We have heard this question asked over and over again in the media and on the debates, always with an instinctive and convincing “yes” as a response from both Obama and Romney.

We are led to believe by each candidate that Armageddon would ensue should the other take office; that their visions of America are so fundamentally different that this two party system does actually do justice to the multi-dimensional political spectrum. But how honest is this? What choices do American voters really have in this election?

They can choose between one candidate who passed a law allowing the government to detain American citizens indefinitely without a trial, and another who would keep that law untouched. They have the choice between one candidate who enacted a coercive and seemingly unconstitutional healthcare law, and another who actually created that law while serving as governor. One passed a bill transferring trillions of taxpayers’ dollars (that they didn’t have) to private businesses, and the other took credit for the idea. American voters can choose between one candidate who seemingly doesn’t understand what the words “deficit” and “debt” even mean, and one who will run deficits until 2064 (under his “austere” economic plan). One never closed Guantanamo like he promised he would, the other wants to double its size. The candidate for “peace” has grown military expenditures by 25% since George Bush; the other says it’s not enough and wants to bomb Iran. Both want to continue the ridiculously wasteful and violent war on drugs. Neither will repeal the onerous Patriot Act. Neither will finally legalize gay marriage nation-wide; one will, in fact, make it illegal while the other will pass this decision on to the states, allowing each state to discriminate how they wish.

Confused about who is who in the above paragraph? I don’t blame you. And these were only the highlights I could fit into a 600 word column.

The fact is, the media is doing Americans a disservice to portray these candidates as polar opposites. On almost every single major issue facing the public, these two completely agree on principle and quibble over the minutiae.
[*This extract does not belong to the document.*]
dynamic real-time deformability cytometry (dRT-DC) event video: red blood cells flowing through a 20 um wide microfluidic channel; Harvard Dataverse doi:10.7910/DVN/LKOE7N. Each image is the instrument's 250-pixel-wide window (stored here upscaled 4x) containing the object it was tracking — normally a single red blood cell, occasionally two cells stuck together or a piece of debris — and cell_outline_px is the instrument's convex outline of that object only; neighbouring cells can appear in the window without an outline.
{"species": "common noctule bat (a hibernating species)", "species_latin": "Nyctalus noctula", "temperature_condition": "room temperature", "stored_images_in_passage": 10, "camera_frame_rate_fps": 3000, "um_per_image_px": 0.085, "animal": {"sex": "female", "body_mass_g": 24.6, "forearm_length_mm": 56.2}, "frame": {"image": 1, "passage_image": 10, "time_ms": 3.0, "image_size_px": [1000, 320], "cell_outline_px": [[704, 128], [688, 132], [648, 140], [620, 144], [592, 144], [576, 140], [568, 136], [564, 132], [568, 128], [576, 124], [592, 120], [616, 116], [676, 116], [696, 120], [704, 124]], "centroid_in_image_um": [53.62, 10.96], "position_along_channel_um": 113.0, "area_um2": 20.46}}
The consistent and troubling theme that permeates their visions of America is one of an ever-growing government that controls and oversees more and more of your everyday life.

Romney wants to regulate trade between nations to serve the ambiguous “best interests” of America, limit women’s access to abortions, revoke constitutional rights to protect Americans from “terrorism” and help out his rich friends on Wall Street while he’s at it.

Obama seemingly wants to regulate, subsidize, nationalize, or license everything in the country (how’s that helping the unemployment rate?), force American citizens to purchase a privately provided product without their consent, escalate the already horrifying drone attacks on foreign civilians in Pakistan, all while institutionalizing “too big to fail” with the Dodd-Frank act, leaving future Americans on the hook for more bailouts.

I recall a president once campaigned on the idea of change; change we can all believe in. Where is the candidate who will end crony-capitalism once-and-for- all by ending bailouts, subsidies, transfers, and anti-competitive regulations? Who will govern on everyone’s behalf, like the constitution intended, by passing laws that apply to everyone in the country equally? Why has no candidate proposed to balance the budget, acknowledging the fact that future generations of Americans will be crippled by massive unfunded liabilities and structural debts facing the nation totaling over $60 trillion? Why will no one end the wars, both abroad against “terrorists” and domestically against civil liberties?

America needs to return to its founding principles: freedom, peace and limited government, before the constitution becomes nothing more than an inconvenient impediment for politicians and their special interests. Unfortunately, both mainstream candidates represent the latter.